«Je suis entouré d'êtres si niais ou si envieux que je me tuerais plutôt que de leur laisser soupçonner ce que je souffre; ils seraient trop contents. Vous me mépriserez peut-être, homme stoïque! Il n'importe; je ne puis souffrir plus longtemps sans me plaindre à quelqu'un et de mes tourments et de mon bonheur, puisque mon bonheur est encore un tourment.
«J'ai d'ailleurs éprouvé un grand soulagement en vous écrivant ma première lettre; je continue, puisque vous me dites ne pouvoir me donner aucun conseil avant de savoir la fin de mon histoire. Écoutez donc[E].

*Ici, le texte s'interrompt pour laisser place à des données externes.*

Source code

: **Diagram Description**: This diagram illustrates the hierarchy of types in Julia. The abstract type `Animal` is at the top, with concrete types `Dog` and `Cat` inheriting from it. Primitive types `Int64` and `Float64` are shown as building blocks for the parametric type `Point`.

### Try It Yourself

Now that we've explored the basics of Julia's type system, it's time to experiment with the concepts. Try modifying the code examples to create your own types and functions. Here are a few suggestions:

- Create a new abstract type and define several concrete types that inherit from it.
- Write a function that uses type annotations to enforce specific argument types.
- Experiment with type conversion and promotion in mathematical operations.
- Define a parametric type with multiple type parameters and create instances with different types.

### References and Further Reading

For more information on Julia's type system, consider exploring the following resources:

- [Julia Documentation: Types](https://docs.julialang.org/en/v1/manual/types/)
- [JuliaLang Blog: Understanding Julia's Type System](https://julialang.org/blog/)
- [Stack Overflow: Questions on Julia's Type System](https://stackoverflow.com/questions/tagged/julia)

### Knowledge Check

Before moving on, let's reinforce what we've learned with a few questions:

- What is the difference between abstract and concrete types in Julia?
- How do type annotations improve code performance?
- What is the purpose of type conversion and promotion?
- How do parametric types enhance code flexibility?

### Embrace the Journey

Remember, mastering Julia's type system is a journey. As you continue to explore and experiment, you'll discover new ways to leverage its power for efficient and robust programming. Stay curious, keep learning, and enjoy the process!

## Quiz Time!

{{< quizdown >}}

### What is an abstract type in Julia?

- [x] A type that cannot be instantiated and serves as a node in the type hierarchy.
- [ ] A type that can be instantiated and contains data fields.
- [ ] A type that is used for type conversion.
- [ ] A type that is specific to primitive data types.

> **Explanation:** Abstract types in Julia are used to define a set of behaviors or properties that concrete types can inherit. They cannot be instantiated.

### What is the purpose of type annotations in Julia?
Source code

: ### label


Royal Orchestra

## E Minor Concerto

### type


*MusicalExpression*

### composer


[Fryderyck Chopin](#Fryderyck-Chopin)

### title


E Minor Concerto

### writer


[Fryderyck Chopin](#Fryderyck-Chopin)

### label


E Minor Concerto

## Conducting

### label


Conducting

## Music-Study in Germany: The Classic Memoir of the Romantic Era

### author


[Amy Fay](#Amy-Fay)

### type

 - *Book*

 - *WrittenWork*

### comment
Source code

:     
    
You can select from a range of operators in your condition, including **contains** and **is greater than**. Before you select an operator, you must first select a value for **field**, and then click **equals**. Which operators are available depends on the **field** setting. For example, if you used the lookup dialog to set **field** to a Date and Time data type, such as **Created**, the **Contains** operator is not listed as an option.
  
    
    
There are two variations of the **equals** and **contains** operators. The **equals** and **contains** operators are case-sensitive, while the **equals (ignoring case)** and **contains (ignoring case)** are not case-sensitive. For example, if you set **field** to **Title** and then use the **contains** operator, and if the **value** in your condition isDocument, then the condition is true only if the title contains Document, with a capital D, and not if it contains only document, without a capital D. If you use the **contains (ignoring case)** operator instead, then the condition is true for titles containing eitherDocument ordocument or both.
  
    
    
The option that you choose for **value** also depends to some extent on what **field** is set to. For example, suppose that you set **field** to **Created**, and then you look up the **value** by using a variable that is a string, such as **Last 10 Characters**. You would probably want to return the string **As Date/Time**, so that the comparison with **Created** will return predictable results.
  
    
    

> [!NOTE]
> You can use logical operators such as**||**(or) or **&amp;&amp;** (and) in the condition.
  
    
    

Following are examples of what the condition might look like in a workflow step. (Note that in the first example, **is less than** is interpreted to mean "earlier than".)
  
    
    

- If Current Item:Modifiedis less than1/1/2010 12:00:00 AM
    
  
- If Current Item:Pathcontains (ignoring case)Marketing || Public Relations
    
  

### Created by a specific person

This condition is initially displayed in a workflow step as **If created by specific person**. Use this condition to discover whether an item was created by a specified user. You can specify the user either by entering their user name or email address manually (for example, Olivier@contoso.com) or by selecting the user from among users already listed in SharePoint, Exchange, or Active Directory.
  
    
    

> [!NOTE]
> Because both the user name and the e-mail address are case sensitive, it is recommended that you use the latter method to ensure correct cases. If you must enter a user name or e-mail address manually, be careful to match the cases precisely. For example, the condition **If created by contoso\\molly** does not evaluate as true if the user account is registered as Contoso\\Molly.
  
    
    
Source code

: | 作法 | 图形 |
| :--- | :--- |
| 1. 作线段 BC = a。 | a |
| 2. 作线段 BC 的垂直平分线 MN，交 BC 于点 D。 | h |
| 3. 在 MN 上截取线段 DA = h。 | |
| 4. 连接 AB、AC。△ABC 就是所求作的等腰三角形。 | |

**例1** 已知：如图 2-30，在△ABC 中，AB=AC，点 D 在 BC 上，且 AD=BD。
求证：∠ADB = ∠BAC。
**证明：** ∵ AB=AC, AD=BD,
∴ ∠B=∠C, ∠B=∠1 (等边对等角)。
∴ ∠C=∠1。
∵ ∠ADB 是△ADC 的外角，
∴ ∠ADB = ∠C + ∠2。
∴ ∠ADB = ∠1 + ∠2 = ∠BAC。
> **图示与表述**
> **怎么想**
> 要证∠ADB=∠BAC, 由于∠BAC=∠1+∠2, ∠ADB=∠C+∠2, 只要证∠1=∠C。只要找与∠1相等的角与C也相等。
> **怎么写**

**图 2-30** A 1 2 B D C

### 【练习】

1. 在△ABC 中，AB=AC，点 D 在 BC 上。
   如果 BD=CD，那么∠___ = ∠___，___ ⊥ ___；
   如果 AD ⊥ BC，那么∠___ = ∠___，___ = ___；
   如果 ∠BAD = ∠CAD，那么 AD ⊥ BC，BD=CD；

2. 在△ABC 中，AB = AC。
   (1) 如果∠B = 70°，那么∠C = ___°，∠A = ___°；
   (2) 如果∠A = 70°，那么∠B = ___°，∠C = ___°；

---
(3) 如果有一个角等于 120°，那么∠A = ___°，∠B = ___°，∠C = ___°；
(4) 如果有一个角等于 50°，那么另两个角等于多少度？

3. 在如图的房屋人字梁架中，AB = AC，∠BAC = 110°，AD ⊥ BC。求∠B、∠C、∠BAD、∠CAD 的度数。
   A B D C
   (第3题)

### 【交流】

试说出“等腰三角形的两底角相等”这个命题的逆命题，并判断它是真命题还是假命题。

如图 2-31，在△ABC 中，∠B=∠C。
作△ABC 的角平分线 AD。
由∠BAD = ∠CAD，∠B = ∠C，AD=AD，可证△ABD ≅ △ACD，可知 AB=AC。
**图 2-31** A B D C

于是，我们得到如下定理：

«Dévoré de jalousie en apprenant qu'Ursule était à Paris entourée d'adorateurs; voulant à toute force ressaisir mes droits, malgré le peu d'espoir que devait me laisser la lettre insolente qu'elle m'avait écrite, et qui était tombée entre les mains de son mari, je quittai Maran. J'abandonnai ma femme, j'arrivai ici.
«Je trouvai Ursule toujours belle, railleuse, fantasque et fière. Lorsque je voulus lui parler de mon bonheur passé, elle m'accabla de moqueries; je me contins, j'avais mon projet.
«Mademoiselle de Maran, tante de ma femme, me reçut à merveille; je vous ai dit sa haine contre Mathilde, cela vous aidera a comprendre ce qui suit. Je connaissais Ursule: elle avait un goût effréné pour le luxe et pour les plaisirs, et pouvait beaucoup sacrifier à ce goût; mais je savais aussi que, malgré sa pauvreté, malgré la hardiesse de ses principes, l'effronterie de son caractère, elle était, par un bizarre mélange d'orgueil et d'indépendance, incapable de certaines bassesses.
«Pourtant le meilleur moyen de m'imposer à elle, de la dominer autant qu'on peut la dominer, était de la mettre à même de mener cette existence splendide, le rêve de toute sa vie, et cela sans froisser sa susceptibilité souvent très ombrageuse.
«Pour concevoir la détermination que je pris alors, il faut vous rappeler que jamais je n'ai hésité entre une somme d'argent si considérable qu'elle fût et un désir si insensé qu'il fût aussi; il faut surtout vous convaincre que j'aimais, que j'aime encore Ursule avec toute l'ardeur, toute la rage d'un amour irrité, contrarié, inquiet, toujours inassouvi...
«Maintenant, tel est le problème que j'avais à résoudre:—Me rendre indispensable à Ursule en l'entourant de toutes les jouissances, de toutes les splendeurs imaginables, sans que sa délicatesse pût s'offenser, surtout sans que le monde pût jamais pénétrer ce mystère.
«L'avarice de mademoiselle de Maran, sa haine contre ma femme, qu'elle était enchantée de voir ruiner, me servirent à souhait; voici comment:
«Un jour, devant Ursule, qui logeait chez elle, je vous l'ai dit, je demandai à mademoiselle de Maran ce qu'elle dépensait par an pour sa maison, son écurie, etc., etc. Elle me répondit: Quarante mille francs. Je m'écriai qu'on la volait, qu'elle ne recevait jamais personne, que ses voitures étaient horribles; tandis qu'avec cette somme, moi, je m'engageais à lui tenir la meilleure maison de Paris, si elle voulait se fier à moi et suivre mes conseils.